Association of IL-18 promoter polymorphism with liver disease severity in HCV-infected patients.

Introduction: Interleukin (IL)-18 plays an important dual role in Th1 polarization and viral clearance, as well as in the development of liver fibrosis. Single-nucleotide promoter polymorphisms influence the transcription of IL-18 mRNA. Promoter polymorphisms are linked to delayed virus clearance and disease susceptibility in many diseases. However, there is no information about their role in hepatitis C virus (HCV) infection.
Aim: To investigate the association between -607 or -137 polymorphism with susceptibility and severity of HCV infection.
Patients and Methods: Two hundred and four serologically proven patients with chronic HCV infection and 350 matched healthy controls were included in this study. Patients were segregated in 2 groups: group A with mild liver disease and group B with severe liver disease on the basis of histological activity index (HAI </=5 or >5) and hepatic fibrosis score (</=2 or >2). IL-18 promoter genotyping was performed with sequence-specific primers.

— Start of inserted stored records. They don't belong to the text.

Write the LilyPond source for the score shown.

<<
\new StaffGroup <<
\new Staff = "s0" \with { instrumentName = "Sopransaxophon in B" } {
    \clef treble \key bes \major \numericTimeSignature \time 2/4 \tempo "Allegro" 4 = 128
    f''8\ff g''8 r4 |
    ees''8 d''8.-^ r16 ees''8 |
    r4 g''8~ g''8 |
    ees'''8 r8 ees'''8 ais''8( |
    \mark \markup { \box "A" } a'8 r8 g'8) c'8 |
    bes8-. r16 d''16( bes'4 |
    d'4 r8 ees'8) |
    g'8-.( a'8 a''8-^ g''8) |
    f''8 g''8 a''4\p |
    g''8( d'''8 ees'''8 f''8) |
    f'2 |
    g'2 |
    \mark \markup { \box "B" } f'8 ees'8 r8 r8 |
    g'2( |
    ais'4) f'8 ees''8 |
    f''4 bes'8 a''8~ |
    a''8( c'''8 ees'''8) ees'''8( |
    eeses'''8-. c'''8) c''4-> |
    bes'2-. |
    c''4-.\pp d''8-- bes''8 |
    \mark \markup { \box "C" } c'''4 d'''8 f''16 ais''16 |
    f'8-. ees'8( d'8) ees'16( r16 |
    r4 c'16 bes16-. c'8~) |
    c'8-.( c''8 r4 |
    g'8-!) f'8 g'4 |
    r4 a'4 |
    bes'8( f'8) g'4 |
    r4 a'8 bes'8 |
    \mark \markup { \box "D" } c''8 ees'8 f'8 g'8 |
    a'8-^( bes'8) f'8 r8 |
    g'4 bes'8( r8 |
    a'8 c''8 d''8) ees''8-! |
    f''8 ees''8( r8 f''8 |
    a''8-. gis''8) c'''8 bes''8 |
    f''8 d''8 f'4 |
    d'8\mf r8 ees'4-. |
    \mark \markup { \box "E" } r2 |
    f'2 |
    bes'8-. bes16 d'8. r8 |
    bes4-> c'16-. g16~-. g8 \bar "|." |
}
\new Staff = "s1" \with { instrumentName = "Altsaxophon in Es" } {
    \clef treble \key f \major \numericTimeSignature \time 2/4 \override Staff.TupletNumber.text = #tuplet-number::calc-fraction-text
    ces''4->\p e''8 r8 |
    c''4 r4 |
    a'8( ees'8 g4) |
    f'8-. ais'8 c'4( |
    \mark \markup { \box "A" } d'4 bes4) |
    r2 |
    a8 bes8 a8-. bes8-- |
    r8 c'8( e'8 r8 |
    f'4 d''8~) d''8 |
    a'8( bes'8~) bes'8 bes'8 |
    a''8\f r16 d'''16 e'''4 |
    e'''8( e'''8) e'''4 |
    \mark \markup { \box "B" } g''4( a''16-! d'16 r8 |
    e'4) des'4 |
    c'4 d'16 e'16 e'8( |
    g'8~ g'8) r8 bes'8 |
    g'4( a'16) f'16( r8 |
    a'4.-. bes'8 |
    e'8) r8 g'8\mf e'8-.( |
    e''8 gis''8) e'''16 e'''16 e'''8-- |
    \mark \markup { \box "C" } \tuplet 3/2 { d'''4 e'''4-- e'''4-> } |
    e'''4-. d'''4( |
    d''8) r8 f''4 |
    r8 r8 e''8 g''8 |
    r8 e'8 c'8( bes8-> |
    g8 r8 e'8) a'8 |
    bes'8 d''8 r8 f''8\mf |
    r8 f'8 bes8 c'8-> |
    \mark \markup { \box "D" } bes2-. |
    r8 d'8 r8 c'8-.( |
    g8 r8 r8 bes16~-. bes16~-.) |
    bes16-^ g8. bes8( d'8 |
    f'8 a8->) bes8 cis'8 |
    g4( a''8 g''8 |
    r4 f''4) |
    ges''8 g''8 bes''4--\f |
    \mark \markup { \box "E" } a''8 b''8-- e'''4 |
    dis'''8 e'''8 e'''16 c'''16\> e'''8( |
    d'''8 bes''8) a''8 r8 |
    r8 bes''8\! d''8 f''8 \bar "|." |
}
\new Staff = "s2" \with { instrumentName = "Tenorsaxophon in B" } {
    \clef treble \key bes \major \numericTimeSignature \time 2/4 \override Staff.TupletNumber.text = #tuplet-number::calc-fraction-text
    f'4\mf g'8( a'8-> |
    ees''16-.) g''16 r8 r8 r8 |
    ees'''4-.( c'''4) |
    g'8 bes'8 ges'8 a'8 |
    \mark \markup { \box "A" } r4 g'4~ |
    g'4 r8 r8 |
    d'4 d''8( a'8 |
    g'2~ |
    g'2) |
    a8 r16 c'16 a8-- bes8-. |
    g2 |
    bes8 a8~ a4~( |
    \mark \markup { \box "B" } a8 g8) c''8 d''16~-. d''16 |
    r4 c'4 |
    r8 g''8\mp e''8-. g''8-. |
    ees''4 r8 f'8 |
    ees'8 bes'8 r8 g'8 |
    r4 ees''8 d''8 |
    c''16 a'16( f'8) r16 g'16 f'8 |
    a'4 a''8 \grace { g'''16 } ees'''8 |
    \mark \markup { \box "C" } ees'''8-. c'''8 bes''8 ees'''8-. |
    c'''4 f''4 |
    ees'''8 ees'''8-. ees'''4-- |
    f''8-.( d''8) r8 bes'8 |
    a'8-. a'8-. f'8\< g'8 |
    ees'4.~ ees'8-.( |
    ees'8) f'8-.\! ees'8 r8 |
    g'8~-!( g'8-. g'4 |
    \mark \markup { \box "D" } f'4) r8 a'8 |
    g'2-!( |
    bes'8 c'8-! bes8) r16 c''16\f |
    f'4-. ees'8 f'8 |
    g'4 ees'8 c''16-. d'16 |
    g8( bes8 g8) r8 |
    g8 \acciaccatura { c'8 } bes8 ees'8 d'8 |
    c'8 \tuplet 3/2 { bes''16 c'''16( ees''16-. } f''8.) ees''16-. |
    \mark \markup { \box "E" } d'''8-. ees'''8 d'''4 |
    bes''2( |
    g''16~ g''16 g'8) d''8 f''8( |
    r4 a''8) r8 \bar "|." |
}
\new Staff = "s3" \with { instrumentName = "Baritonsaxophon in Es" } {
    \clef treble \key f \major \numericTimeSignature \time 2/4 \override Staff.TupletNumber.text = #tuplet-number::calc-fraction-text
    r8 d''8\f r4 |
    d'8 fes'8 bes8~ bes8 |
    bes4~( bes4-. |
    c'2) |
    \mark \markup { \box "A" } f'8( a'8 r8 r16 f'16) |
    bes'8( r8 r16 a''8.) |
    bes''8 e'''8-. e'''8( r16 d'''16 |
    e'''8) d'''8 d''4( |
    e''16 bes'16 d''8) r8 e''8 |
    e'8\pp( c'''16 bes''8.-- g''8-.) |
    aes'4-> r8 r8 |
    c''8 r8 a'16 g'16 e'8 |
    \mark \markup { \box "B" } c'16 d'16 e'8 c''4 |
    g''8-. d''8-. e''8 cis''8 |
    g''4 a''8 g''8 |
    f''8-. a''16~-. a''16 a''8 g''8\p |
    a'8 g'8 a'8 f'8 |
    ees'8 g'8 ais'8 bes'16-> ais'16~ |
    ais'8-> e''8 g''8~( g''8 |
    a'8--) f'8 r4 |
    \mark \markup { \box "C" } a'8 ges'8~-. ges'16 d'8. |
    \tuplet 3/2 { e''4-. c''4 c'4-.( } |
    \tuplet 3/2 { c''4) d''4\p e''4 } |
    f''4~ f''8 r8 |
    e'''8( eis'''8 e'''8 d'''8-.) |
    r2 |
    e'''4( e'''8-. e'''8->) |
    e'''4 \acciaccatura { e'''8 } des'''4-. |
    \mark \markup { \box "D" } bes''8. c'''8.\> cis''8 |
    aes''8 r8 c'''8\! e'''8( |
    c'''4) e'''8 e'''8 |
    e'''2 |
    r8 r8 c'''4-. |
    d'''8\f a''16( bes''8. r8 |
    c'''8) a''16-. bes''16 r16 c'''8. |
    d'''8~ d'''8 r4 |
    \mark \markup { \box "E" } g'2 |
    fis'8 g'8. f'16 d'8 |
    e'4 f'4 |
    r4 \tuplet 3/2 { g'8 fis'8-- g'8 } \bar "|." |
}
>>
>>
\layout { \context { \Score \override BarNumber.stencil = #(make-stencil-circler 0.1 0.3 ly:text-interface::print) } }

Results: There was no significant difference in the frequencies of -607 and -137 allelic distribution in patients and controls. The -607 A/A allele was more common in group A patients with mild liver disease than in patients with severe liver disease on the basis of HAI (38.6% vs. 21%, P = 0.05; odds ratio [OR] = 0.424, confidence interval [CI] = 0.233-0.773; R (2) = 0.631) and stage of fibrosis (38.7% vs. 16.7%, P = 0.008; OR = 0282, CI = 0.134-0.596; R (2) = 0.434).
Conclusions: IL-18 promoter polymorphism at -607 position with A/A allele is a potential protective marker, as it is associated with milder liver disease in patients with chronic HCV infection.